Felton and Swarland Local History Society welcomed back Jane Bowen, a local expert historian, from Belford.
She gave us a talk on The wreck of the Pegasus, July, 1843.
SS Pegasus was built in 1835 in Barclays Yard, Glasgow. She was a paddle steam passenger ship with rigged sails built for the Hull and Leith Steam Packet Company.
On July 19, she set off from Leith Quay. The captain was Alexander Miller and his second mate was his brother, Thomas Miller. As well as passengers the boat carried barrels, sacks and cargo crates.
It was a lovely summer’s evening, with light winds and good visibility. By 8pm the passengers and crew were settled into the ships routine and by 10.30pm the vessel was heading south towards the Farne Islands.
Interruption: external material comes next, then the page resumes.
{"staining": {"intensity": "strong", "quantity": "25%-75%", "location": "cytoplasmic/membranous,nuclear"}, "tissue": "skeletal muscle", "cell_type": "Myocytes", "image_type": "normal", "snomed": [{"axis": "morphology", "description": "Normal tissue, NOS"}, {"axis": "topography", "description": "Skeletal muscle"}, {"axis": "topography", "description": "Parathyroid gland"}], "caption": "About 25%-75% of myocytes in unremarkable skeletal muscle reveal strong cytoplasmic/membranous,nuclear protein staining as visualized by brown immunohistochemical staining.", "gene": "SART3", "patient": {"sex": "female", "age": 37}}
These islands lie close to Holy Island and the jagged rocks and fast flowing tides emphasise the need for sailors to be wary. The captain decided to take the Inner passage leaving the Goldstone Rock, north of the Farnes to port and pass between it and Plough Rock.
At 20 minutes past midnight, SS Pegasus struck the Goldstone Rock, the vessel has left the Goldstone buoy to starboard instead of port and struck her bow on a jagged rock. Captain Miller decided to reverse the ship off the rock and make for Holy Island just over a mile away. The turbulence upset the lifeboat and threw the passengers into the sea. As she steered towards the shore, the water flooded the vessel and extinguished the boiler fires and she went down shortly after 1am.
Out of 14 passengers (possibly more) and 16 crew there were only six survivors.
The night was clear and the water still. One of the survivors, Charles Bailey, ‘could perceive a number of persons struggling in the water their cries and groans most awful and inexpressive’
The Martello Steamer, belonging to the same company, on her voyage from Hull noticed the disaster as she made her way to Leith at 5am.
For several weeks, bodies and various items were washed up along the Northumbrian shore.
Attempts by the Hull and Leith Steam packet company to raise the wreck were abandoned.
All that remains of the tragedy in Northumberland is a tombstone memorial to Fanny and Field Flowers, two of the children who died. The memorial is outside the west door of Lindisfarne Priory.
In Bamburgh churchyard are the remains of Rev JM Mackenzie who prayed with the passengers as the Pegasus sank.
Chairman, Eileen Cameron thanked Jane Bowen for her informative and interesting talk.
After refreshments were served the meeting closed at 9.15pm.
Our next meeting is on Monday, May 19, at 7.30pm in the main hall in Felton Village Hall. Hilary East and Hazel Graham tell of the lives of the fishwives through song, drama and dance. It is our last indoor meeting. We will bring our own food, wine and soft drinks. Guests and visitors welcome, entry fee £2.50.